Lawyer raises concern as ICPC probes Cotonou varsity over alleged certificate racketeering

Nigeria’s Independent Corrupt Practices and Other Related Offences Commission (ICPC) has commenced investigations into Cotonou University’s alleged six-week degree scheme.

A statement by the agency’s spokesperson, Azuka Ogugua, said the ICPC chairman, Dr. Musa Adamu Aliyu, SAN, convened a critical meeting on Tuesday with the undercover reporter on the case at the ICPC’s headquarters in Abuja.

According to the statement, they discussed the outlet’s December 30th report on alleged corrupt practices in rapid degree issuance at a Cotonou university, with a view to deepening the investigation and initiating relevant actions.

The statement read: “The investigation into Ecole Superieure de Gestion et de Technologies, ESGT, in Cotonou reveals a concerning situation where degrees are allegedly awarded in as little as six weeks, bypassing standard academic procedures like application, registration, coursework, and examinations.
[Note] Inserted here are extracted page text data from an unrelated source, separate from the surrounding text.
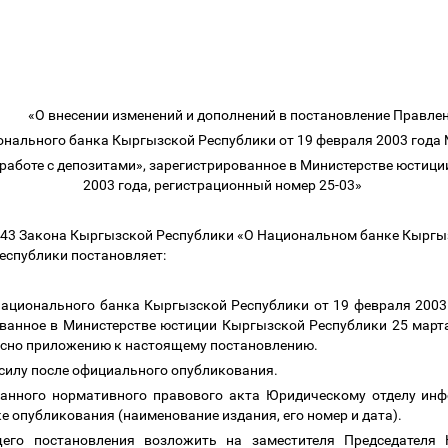
«О внесении изменений и дополнений в постановление Правле
нального банка Кыргызской Республики от 19 февраля 2003 года
работе с депозитами», зарегистрированное в Министерстве юстиц
2003 года, регистрационный номер 25-03»
 и 43 Закона Кыргызской Республики «О Национальном банке Кыргы
еспублики постановляет:
Национального банка Кыргызской Республики от 19 февраля 2003
ованное в Министерстве юстиции Кыргызской Республики 25 март
ласно приложению к настоящему постановлению.
 силу после официального опубликования.
ванного нормативного правового акта Юридическому отделу ин
е опубликования (наименование издания, его номер и дата).
щего постановления возложить на заместителя Председателя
“In response to these critical allegations, the ICPC is embarking on a thorough investigation. This probe will rigorously examine the networks and individuals engaged in these malpractices, with the objective of restoring and preserving the integrity of our educational system.”

Not that simple

A Kano-based lawyer has however advised the ICPC to marshal its energy in another direction, saying embarking on a wild-goose chase will not help anyone

“We need to raise this question. Is it part of ICPC’s mandate to investigate foreign universities’ degrees. Assuming a private person obtained a fake degree from Cotonou, can he be arrested and prosecuted by the ICPC? These are germane questions that need to be answered before starting anything.”
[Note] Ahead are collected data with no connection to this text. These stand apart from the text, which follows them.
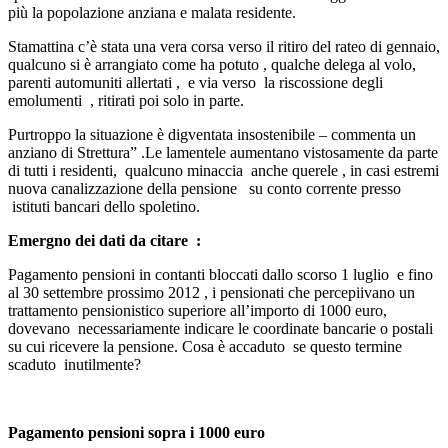
più la popolazione anziana e malata residente.
Stamattina c’è stata una vera corsa verso il ritiro del rateo di gennaio,
qualcuno si è arrangiato come ha potuto , qualche delega al volo,
parenti automuniti allertati , e via verso la riscossione degli
emolumenti , ritirati poi solo in parte.
Purtroppo la situazione è digventata insostenibile – commenta un
anziano di Strettura” .Le lamentele aumentano vistosamente da parte
di tutti i residenti, qualcuno minaccia anche querele , in casi estremi
nuova canalizzazione della pensione su conto corrente presso
istituti bancari dello spoletino.
Emergno dei dati da citare :
Pagamento pensioni in contanti bloccati dallo scorso 1 luglio e fino
al 30 settembre prossimo 2012 , i pensionati che percepiivano un
trattamento pensionistico superiore all’importo di 1000 euro,
dovevano necessariamente indicare le coordinate bancarie o postali
su cui ricevere la pensione. Cosa è accaduto se questo termine
scaduto inutilmente?
Pagamento pensioni sopra i 1000 euro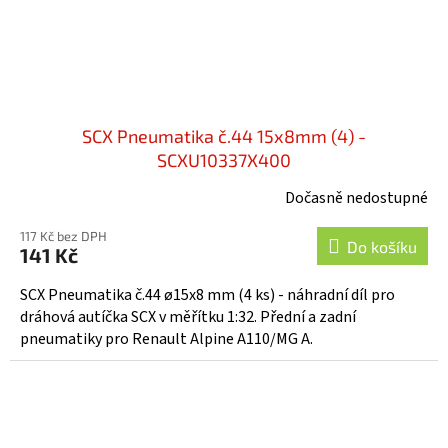
SCX Pneumatika č.44 15x8mm (4) -
SCXU10337X400
Dočasně nedostupné
117 Kč bez DPH
Do košíku
141 Kč
SCX Pneumatika č.44 ø15x8 mm (4 ks) - náhradní díl pro
dráhová autíčka SCX v měřítku 1:32. Přední a zadní
pneumatiky pro Renault Alpine A110/MG A.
The lawyer, who declined to be named, said “It is not as simple as you may think it. Do you expect the foreign university to cooperate? So, how do you prosecute?

“Of course, receiving forged certificate is an offence which may be covered by Section 13 of the ICPC Act but will those universities cooperate and agree to say that those certificates were not genuine. Mind you, ICPC can’t compel them because they are not within its jurisdictional compass.
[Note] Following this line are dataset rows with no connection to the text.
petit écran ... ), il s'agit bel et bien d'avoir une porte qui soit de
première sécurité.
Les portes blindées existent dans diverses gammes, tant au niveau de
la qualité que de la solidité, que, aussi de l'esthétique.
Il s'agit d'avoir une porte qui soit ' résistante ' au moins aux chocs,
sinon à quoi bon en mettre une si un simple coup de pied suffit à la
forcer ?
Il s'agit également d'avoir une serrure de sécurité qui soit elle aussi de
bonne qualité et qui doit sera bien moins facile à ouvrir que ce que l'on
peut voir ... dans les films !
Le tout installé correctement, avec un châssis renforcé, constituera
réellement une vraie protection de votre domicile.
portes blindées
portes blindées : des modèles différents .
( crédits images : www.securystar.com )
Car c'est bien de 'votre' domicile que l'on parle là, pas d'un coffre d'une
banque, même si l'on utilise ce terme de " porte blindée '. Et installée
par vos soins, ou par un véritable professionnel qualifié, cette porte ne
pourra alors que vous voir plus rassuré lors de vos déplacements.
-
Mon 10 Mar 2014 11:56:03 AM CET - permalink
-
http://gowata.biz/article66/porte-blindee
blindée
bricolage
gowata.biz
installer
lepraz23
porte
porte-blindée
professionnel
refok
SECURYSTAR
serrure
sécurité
“I think the best thing for them to do after their findings, is to collaborate with NUC and the FG not to recognise any certificate that emanated from those institutions.

“I also think they should begin to prosecute the those involved in constituency projects frauds that range into hundreds of billions. There is also the issue of sex for marks that is believed to be rampant in some Nigerian universities.”